Task requirements: Look through the listing below and write out exactly the lines from the line with "06/21/2016 11:04 PM |" to the line with "03/12/2022 09:37 AM |", both included, and no others.

Exercise materials:
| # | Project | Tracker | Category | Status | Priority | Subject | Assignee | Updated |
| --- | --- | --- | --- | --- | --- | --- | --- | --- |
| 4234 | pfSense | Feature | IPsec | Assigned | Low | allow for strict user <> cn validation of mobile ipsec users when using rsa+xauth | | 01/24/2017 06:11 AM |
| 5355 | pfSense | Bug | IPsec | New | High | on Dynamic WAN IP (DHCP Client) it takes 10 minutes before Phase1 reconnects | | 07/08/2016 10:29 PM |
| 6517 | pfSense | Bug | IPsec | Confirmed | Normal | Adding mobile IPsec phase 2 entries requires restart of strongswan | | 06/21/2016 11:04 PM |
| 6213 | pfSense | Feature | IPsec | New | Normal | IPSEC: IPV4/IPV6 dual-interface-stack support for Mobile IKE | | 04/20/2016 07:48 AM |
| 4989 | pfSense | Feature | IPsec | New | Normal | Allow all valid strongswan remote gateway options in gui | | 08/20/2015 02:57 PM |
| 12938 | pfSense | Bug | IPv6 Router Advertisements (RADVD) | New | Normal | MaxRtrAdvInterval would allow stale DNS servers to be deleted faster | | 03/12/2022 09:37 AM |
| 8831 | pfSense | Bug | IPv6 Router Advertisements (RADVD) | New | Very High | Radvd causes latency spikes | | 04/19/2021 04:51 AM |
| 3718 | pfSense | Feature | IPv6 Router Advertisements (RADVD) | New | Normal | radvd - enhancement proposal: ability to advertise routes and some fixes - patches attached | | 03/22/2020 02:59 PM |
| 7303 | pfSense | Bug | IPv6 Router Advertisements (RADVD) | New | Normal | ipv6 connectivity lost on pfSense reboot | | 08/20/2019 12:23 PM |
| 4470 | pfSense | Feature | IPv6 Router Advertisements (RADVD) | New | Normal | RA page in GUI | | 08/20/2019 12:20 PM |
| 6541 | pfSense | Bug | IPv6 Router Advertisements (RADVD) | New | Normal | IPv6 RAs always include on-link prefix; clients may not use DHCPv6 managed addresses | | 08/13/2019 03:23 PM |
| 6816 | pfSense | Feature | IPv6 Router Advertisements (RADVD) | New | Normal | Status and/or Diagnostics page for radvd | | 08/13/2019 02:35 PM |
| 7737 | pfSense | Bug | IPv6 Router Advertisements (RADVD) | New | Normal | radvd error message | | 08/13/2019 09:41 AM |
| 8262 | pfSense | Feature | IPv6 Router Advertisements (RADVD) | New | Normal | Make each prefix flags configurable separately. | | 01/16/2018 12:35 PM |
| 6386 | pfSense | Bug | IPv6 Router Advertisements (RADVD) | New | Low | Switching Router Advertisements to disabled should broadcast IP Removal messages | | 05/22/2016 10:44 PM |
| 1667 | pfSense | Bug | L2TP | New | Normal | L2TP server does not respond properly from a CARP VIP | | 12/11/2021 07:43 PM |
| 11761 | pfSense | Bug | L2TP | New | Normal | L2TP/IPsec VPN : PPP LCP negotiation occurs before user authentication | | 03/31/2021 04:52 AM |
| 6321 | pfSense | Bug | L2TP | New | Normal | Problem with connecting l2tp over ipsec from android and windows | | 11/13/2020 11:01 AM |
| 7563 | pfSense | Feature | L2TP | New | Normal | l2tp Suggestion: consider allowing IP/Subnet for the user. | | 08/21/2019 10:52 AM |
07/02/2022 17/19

Expected answer:
| 6517 | pfSense | Bug | IPsec | Confirmed | Normal | Adding mobile IPsec phase 2 entries requires restart of strongswan | | 06/21/2016 11:04 PM |
| 6213 | pfSense | Feature | IPsec | New | Normal | IPSEC: IPV4/IPV6 dual-interface-stack support for Mobile IKE | | 04/20/2016 07:48 AM |
| 4989 | pfSense | Feature | IPsec | New | Normal | Allow all valid strongswan remote gateway options in gui | | 08/20/2015 02:57 PM |
| 12938 | pfSense | Bug | IPv6 Router Advertisements (RADVD) | New | Normal | MaxRtrAdvInterval would allow stale DNS servers to be deleted faster | | 03/12/2022 09:37 AM |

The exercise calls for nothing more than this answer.